What to Measure Financially in Your Child Care

During my time in this industry, I can’t tell you how many amazing, passionate child care business owners I have met that truly want to make a difference in the lives of children. They are constantly working on creative ways to grow their businesses and improve their quality of care and positive staff culture in their school.

However, a common theme I find among these owners is that they are missing a huge key component to running a successful school – having a great financial system in place.

In the video below I share with you why it is a MUST, as a child care business owner, to have a solid financial system in place, basic benchmarks you should be hitting, and why sharing that system and benchmarks with your staff will help bring them together as a team.

Here are the key takeaways from this video:

  • Although having a passion and purpose behind your child care business is vital to providing quality care, it is also vital to have a profitable school. Running a profitable school will allow you to continuously improve upon the quality of care in your school and maintain a positive staff culture.
  • There are 3 things you need for financial success:
    1. A reliable financial system
    2. A comparison of your numbers versus benchmarks
    3. A budget
  • To be a truly financially fit child care business owner, you should know your revenue and profit margin from the previous year off the top of your head.
  • As a rule of best practice, create a monthly plan with your financial manager to review your financial statements from the previous month. If you don’t have at least a part-time financial manager, get one right away. This will allow you to catch anything that needs to be improved on early before it spirals out of control.
  • There are 5 main expense categories of revenue that you should look at each month.

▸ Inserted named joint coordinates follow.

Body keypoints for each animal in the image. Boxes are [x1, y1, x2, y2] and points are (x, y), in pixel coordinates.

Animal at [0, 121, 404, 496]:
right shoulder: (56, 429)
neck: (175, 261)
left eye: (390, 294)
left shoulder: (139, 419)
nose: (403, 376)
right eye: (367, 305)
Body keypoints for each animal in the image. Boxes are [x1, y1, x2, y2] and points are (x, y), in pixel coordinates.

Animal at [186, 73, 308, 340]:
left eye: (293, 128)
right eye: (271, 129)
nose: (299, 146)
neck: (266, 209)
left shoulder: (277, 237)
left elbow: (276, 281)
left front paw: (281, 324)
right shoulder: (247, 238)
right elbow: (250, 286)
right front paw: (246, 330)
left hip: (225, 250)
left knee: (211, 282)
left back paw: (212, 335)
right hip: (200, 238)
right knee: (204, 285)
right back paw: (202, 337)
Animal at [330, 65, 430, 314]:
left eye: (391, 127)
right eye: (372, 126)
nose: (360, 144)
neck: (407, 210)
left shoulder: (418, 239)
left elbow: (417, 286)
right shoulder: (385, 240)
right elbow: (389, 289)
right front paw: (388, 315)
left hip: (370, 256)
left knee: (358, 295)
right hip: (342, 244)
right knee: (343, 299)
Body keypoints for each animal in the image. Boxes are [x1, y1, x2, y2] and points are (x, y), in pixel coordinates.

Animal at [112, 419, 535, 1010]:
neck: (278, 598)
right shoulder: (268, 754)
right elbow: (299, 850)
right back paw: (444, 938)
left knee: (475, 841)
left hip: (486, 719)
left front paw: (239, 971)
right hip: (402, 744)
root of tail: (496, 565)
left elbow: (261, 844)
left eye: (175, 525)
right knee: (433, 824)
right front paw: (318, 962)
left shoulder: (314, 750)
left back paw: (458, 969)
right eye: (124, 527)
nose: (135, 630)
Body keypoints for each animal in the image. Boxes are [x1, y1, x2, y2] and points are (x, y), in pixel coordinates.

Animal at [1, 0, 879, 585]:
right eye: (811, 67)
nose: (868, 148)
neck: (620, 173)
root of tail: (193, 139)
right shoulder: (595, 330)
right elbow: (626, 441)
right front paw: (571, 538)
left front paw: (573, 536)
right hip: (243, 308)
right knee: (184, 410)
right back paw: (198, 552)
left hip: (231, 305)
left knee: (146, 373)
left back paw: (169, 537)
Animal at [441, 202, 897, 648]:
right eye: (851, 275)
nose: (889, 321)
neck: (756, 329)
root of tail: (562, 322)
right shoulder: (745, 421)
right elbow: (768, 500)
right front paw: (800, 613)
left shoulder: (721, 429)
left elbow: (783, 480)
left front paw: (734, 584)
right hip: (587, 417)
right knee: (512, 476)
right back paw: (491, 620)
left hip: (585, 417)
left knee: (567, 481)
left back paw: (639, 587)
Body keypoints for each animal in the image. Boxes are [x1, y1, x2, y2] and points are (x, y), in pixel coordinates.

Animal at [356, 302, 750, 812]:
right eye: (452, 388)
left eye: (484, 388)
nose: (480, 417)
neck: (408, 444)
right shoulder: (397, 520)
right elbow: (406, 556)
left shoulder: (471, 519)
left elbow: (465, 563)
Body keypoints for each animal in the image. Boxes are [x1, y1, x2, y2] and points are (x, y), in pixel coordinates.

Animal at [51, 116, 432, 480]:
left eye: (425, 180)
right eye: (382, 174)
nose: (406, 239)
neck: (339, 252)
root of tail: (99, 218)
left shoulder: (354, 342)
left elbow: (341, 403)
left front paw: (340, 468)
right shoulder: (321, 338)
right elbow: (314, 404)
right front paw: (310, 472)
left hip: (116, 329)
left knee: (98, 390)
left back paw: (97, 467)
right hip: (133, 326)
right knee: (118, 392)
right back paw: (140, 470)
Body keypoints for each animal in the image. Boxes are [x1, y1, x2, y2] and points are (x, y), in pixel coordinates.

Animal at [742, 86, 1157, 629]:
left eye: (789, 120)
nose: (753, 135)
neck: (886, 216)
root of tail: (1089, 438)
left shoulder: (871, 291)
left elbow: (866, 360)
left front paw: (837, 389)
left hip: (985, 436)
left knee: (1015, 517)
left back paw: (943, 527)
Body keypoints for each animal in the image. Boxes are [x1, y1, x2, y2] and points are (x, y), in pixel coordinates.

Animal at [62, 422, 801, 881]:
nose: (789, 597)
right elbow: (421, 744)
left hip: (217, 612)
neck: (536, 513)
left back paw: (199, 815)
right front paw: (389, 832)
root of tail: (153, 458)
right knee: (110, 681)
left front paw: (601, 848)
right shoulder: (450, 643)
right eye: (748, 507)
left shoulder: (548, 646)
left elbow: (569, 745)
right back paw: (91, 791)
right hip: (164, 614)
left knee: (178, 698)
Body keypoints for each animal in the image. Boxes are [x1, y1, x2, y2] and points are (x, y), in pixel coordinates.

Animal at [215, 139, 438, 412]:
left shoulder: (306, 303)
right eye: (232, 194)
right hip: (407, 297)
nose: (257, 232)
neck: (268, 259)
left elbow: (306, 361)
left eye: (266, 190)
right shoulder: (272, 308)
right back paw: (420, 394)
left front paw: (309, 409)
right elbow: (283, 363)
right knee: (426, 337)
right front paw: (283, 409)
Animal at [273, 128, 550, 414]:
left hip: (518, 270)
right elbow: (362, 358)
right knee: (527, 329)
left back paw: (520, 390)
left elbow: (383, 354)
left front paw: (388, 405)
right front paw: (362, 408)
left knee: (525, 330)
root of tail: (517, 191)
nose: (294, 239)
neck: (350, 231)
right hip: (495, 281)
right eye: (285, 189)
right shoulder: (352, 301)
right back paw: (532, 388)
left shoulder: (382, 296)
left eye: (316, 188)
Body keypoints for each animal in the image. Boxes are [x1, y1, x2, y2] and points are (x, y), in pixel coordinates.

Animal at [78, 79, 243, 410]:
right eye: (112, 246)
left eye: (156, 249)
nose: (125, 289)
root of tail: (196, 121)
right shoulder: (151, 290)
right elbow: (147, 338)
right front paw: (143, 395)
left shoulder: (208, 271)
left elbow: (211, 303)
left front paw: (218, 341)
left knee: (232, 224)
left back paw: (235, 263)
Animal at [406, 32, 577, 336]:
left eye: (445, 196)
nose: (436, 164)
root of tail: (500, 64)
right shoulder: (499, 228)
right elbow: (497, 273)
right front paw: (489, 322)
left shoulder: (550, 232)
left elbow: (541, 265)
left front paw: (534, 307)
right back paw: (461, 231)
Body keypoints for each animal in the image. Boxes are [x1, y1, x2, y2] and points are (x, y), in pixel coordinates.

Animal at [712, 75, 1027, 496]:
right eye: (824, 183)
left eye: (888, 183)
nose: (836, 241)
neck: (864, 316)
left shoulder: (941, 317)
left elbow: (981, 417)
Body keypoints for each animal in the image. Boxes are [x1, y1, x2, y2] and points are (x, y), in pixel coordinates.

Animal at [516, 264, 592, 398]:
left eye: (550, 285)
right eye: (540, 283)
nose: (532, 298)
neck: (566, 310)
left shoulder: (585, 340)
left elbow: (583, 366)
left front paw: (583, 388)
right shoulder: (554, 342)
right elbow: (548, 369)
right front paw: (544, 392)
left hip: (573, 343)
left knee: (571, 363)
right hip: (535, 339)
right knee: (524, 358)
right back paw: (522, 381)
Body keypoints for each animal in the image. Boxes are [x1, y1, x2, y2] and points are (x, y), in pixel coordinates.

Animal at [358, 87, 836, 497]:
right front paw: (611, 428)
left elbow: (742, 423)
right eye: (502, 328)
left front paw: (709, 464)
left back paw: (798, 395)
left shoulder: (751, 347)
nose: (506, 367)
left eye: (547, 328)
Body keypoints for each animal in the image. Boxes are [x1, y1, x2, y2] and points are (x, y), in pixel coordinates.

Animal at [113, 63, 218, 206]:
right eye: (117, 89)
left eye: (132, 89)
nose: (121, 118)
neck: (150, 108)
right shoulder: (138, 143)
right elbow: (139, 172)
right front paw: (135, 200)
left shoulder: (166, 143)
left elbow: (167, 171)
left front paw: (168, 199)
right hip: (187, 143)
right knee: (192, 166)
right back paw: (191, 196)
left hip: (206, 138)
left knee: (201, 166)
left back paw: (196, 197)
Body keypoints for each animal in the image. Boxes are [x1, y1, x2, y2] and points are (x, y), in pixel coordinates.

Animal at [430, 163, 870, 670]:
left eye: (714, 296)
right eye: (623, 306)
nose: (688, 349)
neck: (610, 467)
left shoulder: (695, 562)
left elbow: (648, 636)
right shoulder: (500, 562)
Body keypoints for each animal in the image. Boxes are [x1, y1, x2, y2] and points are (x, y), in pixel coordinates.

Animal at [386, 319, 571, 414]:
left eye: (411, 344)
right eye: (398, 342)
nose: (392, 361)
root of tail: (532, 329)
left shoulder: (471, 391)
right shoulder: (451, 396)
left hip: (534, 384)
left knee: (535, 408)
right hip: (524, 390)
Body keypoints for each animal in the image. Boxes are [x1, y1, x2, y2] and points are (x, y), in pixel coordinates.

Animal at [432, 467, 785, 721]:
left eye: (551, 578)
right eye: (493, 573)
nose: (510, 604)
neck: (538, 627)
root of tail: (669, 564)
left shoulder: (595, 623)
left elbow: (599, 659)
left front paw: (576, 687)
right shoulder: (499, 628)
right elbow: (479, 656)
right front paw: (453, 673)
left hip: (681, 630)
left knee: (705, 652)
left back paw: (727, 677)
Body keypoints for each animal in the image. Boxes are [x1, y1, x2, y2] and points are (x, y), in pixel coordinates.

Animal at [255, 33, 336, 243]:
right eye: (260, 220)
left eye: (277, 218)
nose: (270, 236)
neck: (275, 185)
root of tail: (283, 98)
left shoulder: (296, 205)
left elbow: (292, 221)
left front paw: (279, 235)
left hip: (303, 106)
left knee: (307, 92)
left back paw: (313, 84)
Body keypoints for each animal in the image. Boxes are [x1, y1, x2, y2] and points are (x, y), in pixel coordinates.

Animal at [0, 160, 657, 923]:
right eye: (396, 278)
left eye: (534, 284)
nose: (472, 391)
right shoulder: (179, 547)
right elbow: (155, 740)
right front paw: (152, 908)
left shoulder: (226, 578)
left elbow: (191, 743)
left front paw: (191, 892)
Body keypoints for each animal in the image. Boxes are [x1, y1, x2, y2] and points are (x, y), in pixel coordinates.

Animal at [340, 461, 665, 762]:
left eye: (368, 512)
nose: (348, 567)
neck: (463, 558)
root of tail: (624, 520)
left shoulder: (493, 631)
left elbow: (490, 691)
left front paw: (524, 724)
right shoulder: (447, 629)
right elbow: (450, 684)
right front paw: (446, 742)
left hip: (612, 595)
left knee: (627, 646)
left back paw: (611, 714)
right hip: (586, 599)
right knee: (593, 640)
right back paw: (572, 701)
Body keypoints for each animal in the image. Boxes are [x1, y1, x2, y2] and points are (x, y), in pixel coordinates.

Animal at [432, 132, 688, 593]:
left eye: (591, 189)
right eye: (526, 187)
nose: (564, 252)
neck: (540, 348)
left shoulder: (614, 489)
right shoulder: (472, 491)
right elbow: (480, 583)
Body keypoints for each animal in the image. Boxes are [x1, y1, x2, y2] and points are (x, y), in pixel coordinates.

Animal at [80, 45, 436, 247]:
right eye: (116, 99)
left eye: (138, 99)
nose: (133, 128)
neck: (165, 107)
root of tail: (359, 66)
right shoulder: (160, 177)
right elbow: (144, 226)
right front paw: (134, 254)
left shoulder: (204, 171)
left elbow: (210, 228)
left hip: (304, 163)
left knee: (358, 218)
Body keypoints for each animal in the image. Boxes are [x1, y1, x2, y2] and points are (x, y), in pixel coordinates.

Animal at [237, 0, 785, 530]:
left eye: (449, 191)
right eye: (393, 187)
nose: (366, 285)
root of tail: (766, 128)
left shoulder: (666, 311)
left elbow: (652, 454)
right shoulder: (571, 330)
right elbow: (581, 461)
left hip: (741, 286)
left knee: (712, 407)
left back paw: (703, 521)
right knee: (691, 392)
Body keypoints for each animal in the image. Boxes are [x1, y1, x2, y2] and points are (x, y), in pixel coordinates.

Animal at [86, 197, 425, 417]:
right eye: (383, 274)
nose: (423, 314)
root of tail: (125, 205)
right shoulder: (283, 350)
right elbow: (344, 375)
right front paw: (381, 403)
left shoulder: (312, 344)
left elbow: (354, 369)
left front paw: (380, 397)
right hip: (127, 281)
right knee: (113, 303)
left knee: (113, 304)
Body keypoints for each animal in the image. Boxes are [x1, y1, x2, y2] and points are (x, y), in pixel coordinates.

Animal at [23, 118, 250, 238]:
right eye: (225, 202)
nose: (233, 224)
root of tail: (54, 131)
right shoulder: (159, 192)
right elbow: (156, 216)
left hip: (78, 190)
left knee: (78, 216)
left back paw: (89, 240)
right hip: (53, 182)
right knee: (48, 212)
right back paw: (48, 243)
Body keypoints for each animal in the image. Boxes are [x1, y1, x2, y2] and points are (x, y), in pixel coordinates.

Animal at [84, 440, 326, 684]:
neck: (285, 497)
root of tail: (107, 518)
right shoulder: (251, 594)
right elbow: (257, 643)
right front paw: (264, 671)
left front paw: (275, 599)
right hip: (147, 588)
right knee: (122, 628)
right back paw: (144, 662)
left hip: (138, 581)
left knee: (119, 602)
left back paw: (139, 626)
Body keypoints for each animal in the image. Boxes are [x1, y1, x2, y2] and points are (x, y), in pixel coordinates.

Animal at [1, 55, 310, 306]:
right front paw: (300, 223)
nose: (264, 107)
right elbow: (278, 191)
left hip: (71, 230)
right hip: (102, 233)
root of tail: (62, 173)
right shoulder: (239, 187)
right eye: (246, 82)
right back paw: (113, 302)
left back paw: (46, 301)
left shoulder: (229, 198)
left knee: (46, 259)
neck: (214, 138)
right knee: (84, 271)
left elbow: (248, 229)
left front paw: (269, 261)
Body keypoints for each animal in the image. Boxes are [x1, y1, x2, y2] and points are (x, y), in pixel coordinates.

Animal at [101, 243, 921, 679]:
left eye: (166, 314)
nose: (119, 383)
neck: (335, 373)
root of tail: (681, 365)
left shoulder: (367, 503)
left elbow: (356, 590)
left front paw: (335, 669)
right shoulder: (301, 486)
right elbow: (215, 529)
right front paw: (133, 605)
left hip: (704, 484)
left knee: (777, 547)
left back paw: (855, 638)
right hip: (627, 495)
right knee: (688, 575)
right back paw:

      • Labor and wages (should be no more than 65%)
      • Equipment
      •  Facility costs
      • Food
      • Supplies
  • Understand and analyze your EBITA (Earnings Before Interest, Taxes, and Amortization) when reflecting on your past year and for planning ahead.
  • For child care businesses in the United States, a healthily annual EBITA earnings number is between 12 and 16 percent.
  • Never wait for an emergency to hit, always be prepared. To protect yourself in case of an emergency, you should be preapproved for a $100,000 line of credit and have enough money in the bank to cover three payroll cycles.